NDP challenger concedes to Conservative incumbent in Vancouver Island North

Although veteran Campbell River politician John Duncan has learned that an election race is “not over until it’s over,” he appears to have finally prevailed over NDP challenger Ronna-Rae Leonard.

Although veteran Campbell River politician John Duncan has learned that an election race is “not over until it’s over,” he appears to have finally prevailed over NDP challenger Ronna-Rae Leonard.

With only a handful of polls left to report, the City of Courtenay councillor and first-time federal candidate said she had phoned to congratulate her Tory counterpart.

In yet another nail-biting Vancouver Island North tussle between the Conservatives and NDP, Duncan had 25,832 votes with just three polls still to report. He held a 1,330-ballot lead, his largest margin of Monday evening.

Not much earlier, Duncan was hesitant to claim victory at his Comox Valley election night headquarters at a Courtenay restaurant. That’s perhaps a lesson he learned in winning two of three close battles with former Vancouver Island North NDP candidate Catherine Bell.

With a win Monday, Duncan has won the seat in the sprawling, sparsely populated riding in six of the past seven elections. He recaptured the right to be an MP in 2008, defeating Bell 26,166 to 23,681 votes and taking the final installment in their electoral rubber match.

In what quickly had become a two-person race, Duncan held 45.8 per cent of the riding’s popular vote, with Leonard at 43.4 with 295 of 298 polls reporting.

Third-place Sue Moen of the Green Party continued to hold a narrow lead over Liberal Mike Holland, reflecting the Liberals’ collapse nationally. After 295 polls reported, Moen had 2,873 ballots, compared to 2,854 for Holland.

Independent Jason Draper and Frank Martin of the Marxist-Leninist Party trailed with 279 and 53 votes respectively.

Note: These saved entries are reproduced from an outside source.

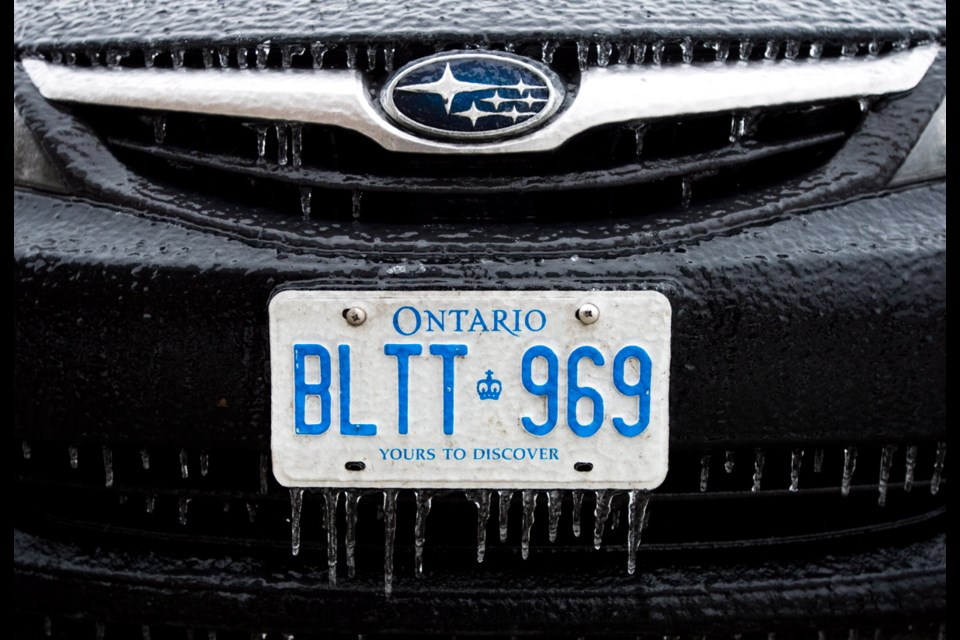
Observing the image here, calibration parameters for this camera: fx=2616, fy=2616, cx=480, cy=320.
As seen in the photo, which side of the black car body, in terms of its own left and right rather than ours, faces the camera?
front
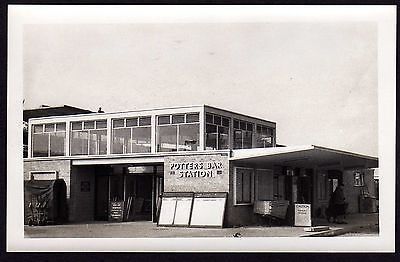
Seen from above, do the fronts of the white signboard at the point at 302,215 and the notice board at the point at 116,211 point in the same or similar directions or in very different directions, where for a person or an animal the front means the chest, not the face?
same or similar directions

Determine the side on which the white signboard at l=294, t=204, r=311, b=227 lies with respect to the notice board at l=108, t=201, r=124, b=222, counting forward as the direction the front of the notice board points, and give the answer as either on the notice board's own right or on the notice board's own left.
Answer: on the notice board's own left

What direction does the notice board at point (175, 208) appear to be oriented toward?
toward the camera

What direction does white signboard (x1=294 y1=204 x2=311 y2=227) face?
toward the camera

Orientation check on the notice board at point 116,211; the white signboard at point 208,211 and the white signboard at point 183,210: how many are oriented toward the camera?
3
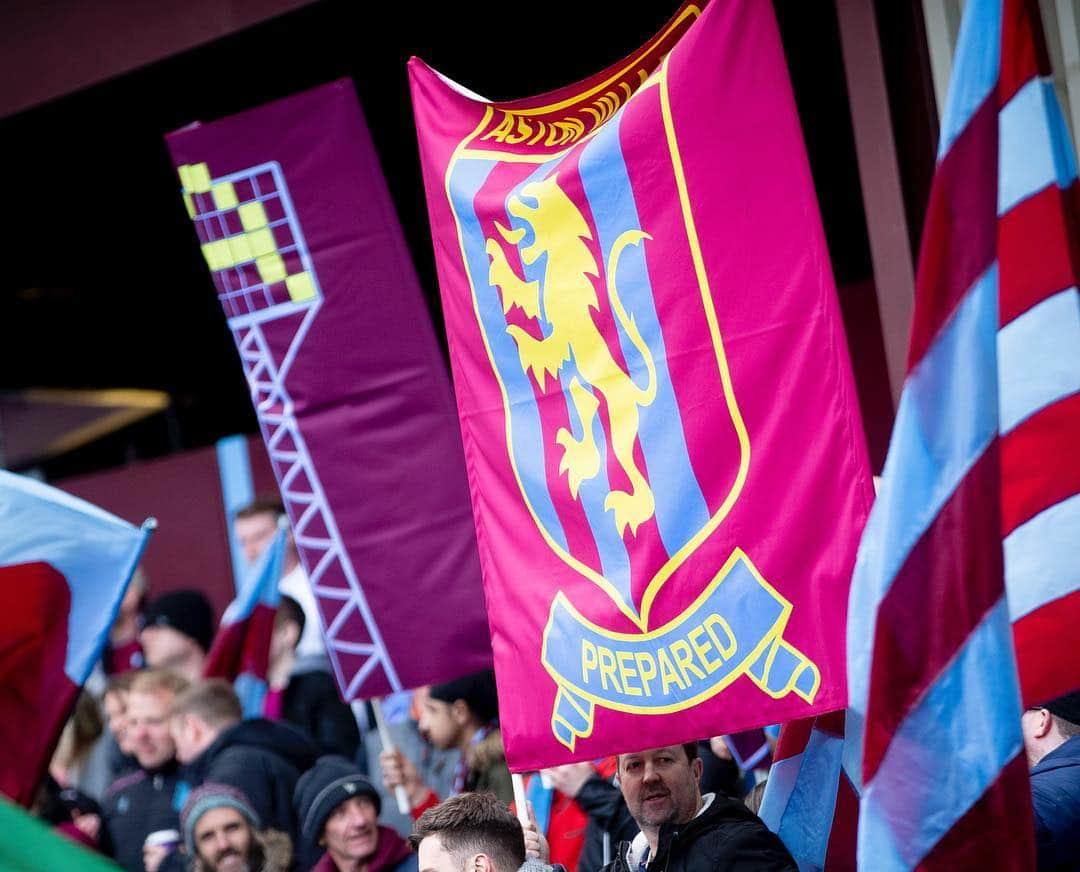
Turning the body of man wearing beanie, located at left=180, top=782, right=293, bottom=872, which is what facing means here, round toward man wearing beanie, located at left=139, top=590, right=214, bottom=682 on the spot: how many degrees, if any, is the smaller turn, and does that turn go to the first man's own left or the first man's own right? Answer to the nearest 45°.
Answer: approximately 180°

Even without Vancouver Island North, the Conservatives won the majority government leader Stephen Harper asked for, leading or elected in 166 of 308 ridings with 39.6 per cent of the popular vote. The NDP held onto the momentum they gained in the final two weeks of the campaign and were leading in 102 seats with 30.7 per cent of the popular vote.

The Liberals and Bloc Quebecois suffered embarrassing setbacks, with the once-mighty Liberals ahead in just 35 seats and the BQ leading in a mere four seats.

Green Party national leader Elizabeth May became the first Green elected in North America.